__EXERCISE REQUIREMENTS__:
1. Duplicate the passage of the V10 engine article from "1. Volkswagen Touareg" to "was capable off-road.".
2. Answer the following questions from the V10 engine article.
(a) Between which two engine types does the article place the V10?
(b) How much torque did the Touareg V10 TDI produce?
(c) What aircraft did Volkswagen have the Touareg haul?

__PASSAGE SHOWN__:
######
V10 engines are a rare breed. Too exotic for mainstream production, too intoxicating to ignore — they sit in that sweet spot between the common V8 and the ultra-exclusive V12. Only a handful of manufacturers have ever dropped a ten-cylinder into a production car, and the ones that did created machines people still talk about years after the last one rolled off the line.
Here are four of the best cars that came with V10 engines — each one memorable for very different reasons.
1. Volkswagen Touareg V10 TDI — The SUV That Towed a 747

A V10 in a luxury SUV? Volkswagen wasn’t messing around. The Touareg V10 TDI packed a twin-turbo 5.0-liter diesel V10 that produced 309 hp and a staggering 553 lb-ft of torque — available from just 2,000 rpm. That low-end grunt made it feel like it could pull a building off its foundation.
And in a way, it proved that. VW famously demonstrated the Touareg’s towing capability by having it haul a Boeing 747. As a marketing stunt, it was unforgettable. The interior was pure upper-middle-class luxury, making it as comfortable on a highway cruise as it was capable off-road.
######
__DATA SHOWN__:
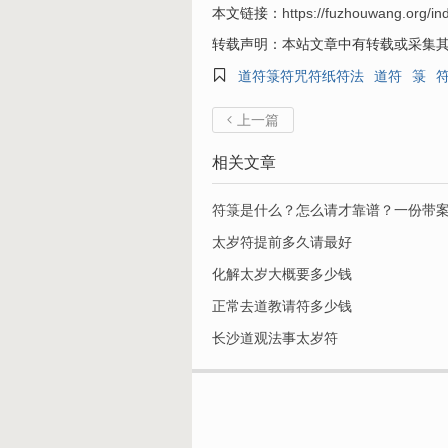
本文链接：
https://fuzhouwang.org/in
转载声明：本站文章中有转载或采集其

道符箓符咒符纸符法
道符
箓
上一篇

相关文章
符箓是什么？怎么请才靠谱？一份带
太岁符提前多久请最好
化解太岁大概要多少钱
正常去道教请符多少钱
长沙道观法事太岁符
######
__EXERCISE RESPONSES__:
1.
1. Volkswagen Touareg V10 TDI — The SUV That Towed a 747

A V10 in a luxury SUV? Volkswagen wasn’t messing around. The Touareg V10 TDI packed a twin-turbo 5.0-liter diesel V10 that produced 309 hp and a staggering 553 lb-ft of torque — available from just 2,000 rpm. That low-end grunt made it feel like it could pull a building off its foundation.
And in a way, it proved that. VW famously demonstrated the Touareg’s towing capability by having it haul a Boeing 747. As a marketing stunt, it was unforgettable. The interior was pure upper-middle-class luxury, making it as comfortable on a highway cruise as it was capable off-road.

2.
(a) The common V8 and the ultra-exclusive V12.
(b) 553 lb-ft, available from 2,000 rpm.
(c) A Boeing 747.